VALDÉS LEAL, Juan de
(b. 1622, Sevilla, d. 1690, Sevilla)

In Ictu Oculi

1670-72
Oil on canvas, 220 x 216 cm
Hospital de la Caridad, Seville

The Brotherhood of Charity, the Caridad, as it is known, was one of Seville's major lay confraternities. It was founded in 1565 with the mission of providing a decent burial for paupers. From 1663 the charitable activities were expanded to provide care for the needy sick, and a hospital was built, simultaneously enlarging and renovating the already existing chapel.

The scheme for the decoration of the chapel is a tripartite exposition of Christian charity as the way of salvation. The first part comprises two memorable paintings by Valdés Leal, demonstrating the futility of earthly pursuits and honours. A life devoted to accumulating wealth, power, and even learning is shown to lead only to the grave. Charity, which constitutes the second part of the program, provides the way to salvation, as seen in the seven acts of mercy, six of which are depicted by Murillo; the seventh, burying the dead, the Caridad's foundation charity, is embodied in a sculptural group, the Entombment of Christ by Pedro Roldán, placed in the altarpiece. The third component consists of two paintings by Murillo for lateral altars, depicting St Elizabeth of Hungary and St John of God, both illustrating the efficacy of good works and the necessity of personal participation in charitable deeds.

Valdés Leal's relentlessly gruesome paintings are located just inside the entrance, so that visitors to the church must experience the agony of Valdés's Hell before entering the promised land of Murillo's acts of mercy. The first, entitled In Ictu Oculi (In the twinkling of an Eye), is a highly charged representation of the futility of worldly goals and pursuits. The path of glory lead but to the grave, which is unflinchingly rendered in the companion picture, Finis Gloriae Mundi (The End of Worldly Glory), where vile bugs feast on the rotting remnants of human flesh.

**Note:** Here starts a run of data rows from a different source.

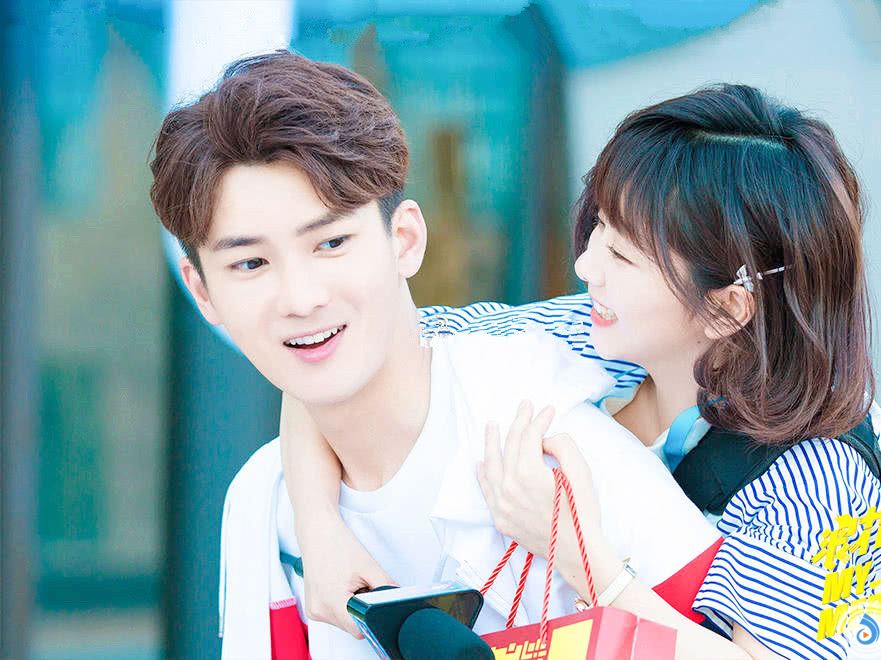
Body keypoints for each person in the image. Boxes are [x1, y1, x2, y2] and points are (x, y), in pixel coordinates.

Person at [148, 51, 740, 660]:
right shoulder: (265, 501)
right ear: (203, 293)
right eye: (251, 263)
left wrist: (593, 570)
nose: (301, 299)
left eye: (331, 243)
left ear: (404, 240)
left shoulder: (544, 442)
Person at [280, 82, 881, 659]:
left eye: (623, 256)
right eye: (600, 225)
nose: (586, 266)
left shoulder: (818, 484)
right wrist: (321, 530)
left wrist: (579, 555)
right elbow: (350, 351)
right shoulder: (589, 337)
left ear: (726, 307)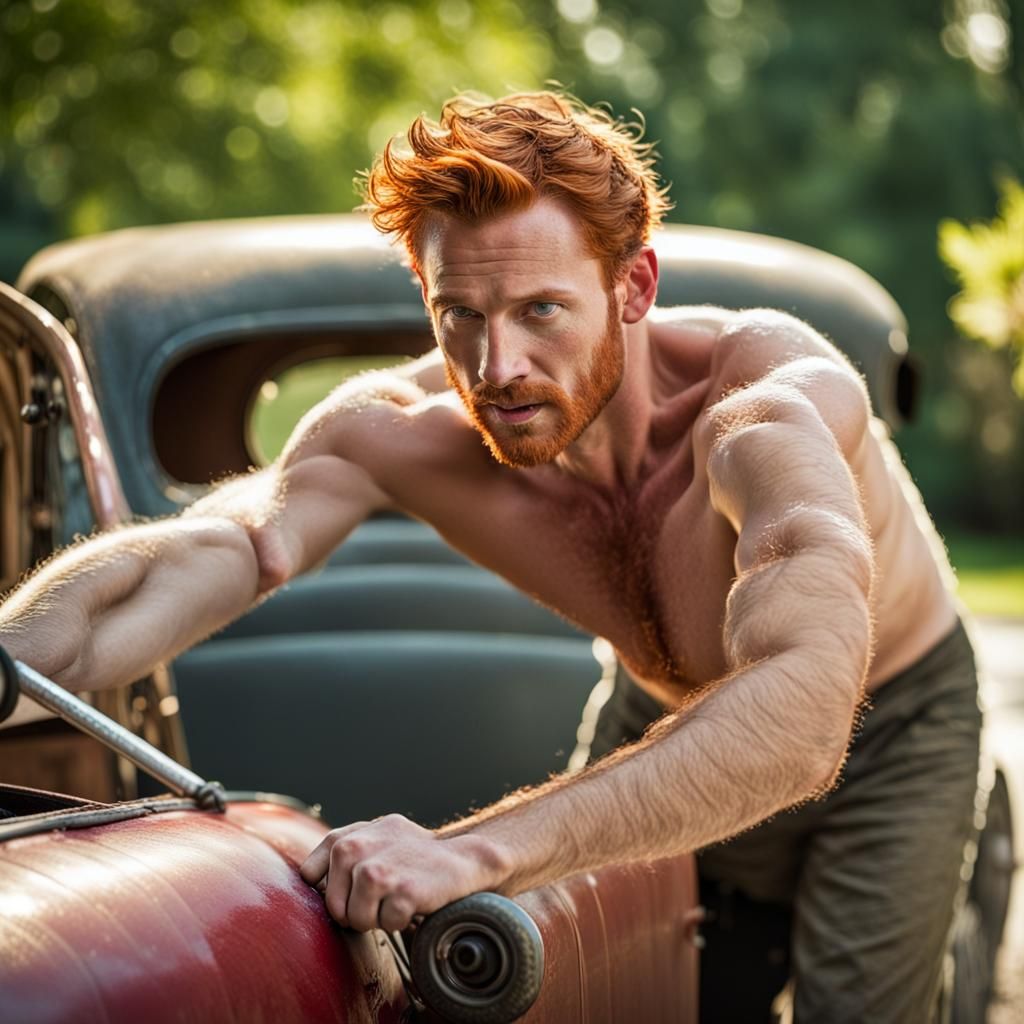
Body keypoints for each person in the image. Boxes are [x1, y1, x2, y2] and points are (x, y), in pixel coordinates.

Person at [0, 92, 980, 1022]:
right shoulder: (399, 430)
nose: (495, 365)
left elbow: (806, 708)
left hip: (887, 724)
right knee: (615, 989)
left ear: (633, 284)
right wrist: (10, 663)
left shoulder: (766, 407)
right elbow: (214, 549)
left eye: (540, 311)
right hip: (665, 705)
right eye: (458, 314)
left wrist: (472, 850)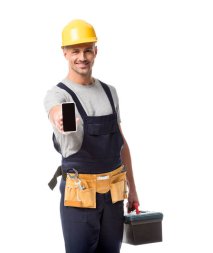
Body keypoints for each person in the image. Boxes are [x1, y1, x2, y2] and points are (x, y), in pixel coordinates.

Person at [44, 19, 139, 253]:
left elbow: (121, 144)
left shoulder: (110, 92)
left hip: (114, 196)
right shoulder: (58, 94)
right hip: (80, 198)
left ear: (96, 51)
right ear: (64, 53)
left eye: (88, 50)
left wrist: (133, 190)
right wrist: (59, 118)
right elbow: (54, 109)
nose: (82, 57)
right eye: (75, 51)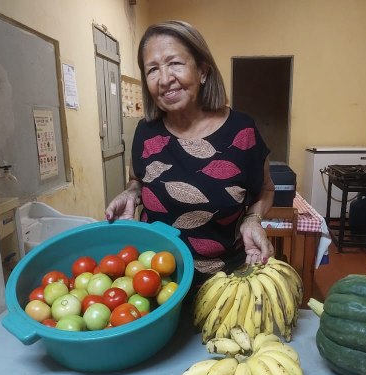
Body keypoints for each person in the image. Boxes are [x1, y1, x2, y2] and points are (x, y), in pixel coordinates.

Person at [105, 20, 275, 285]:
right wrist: (131, 193)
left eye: (175, 63)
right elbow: (138, 180)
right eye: (152, 69)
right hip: (154, 280)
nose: (164, 79)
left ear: (203, 71)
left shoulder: (242, 132)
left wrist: (253, 218)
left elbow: (266, 190)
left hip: (223, 283)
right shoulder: (146, 132)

Of all the great painters of the school of Seville - alongside Zurbarán, Velázquez and Murillo - the distinctive style of Valdés Leal is the most difficult to place. Only these two major allegories on the transience of life and on death which he himself is said to have described as "hieroglyphs of our afterlife" have remained truly popular. His patron, Don Miguel de Mañara, was a Knight of the Order of Calatrava who became a benefactor of the brotherhood of the hospital and its church in penitence for his previous life of decadence. The epitaph on his grave succinctly describes the spirit that commissioned such a powerful vanitas still life: "Here lie the bones and ashes of the worst person who ever lived on earth". His last will and testament contains the most humble self accusation not only as a great sinner, but also as an adulterer, robber and servant of the devil.

The In Ictu Oculi (an allegory of death) presents the triumph of the grim reaper, who sweeps into the picture as an imposing figure. One skeletal foot stands on the globe, while the other stands on armaments, the trappings of office and insignia of power. Under his arm, he carries a coffin and in his hand a scythe. As his right hand snuffs out the life-light represented by the candle, he stares at the spectator from the very depths of his empty eye-sockets.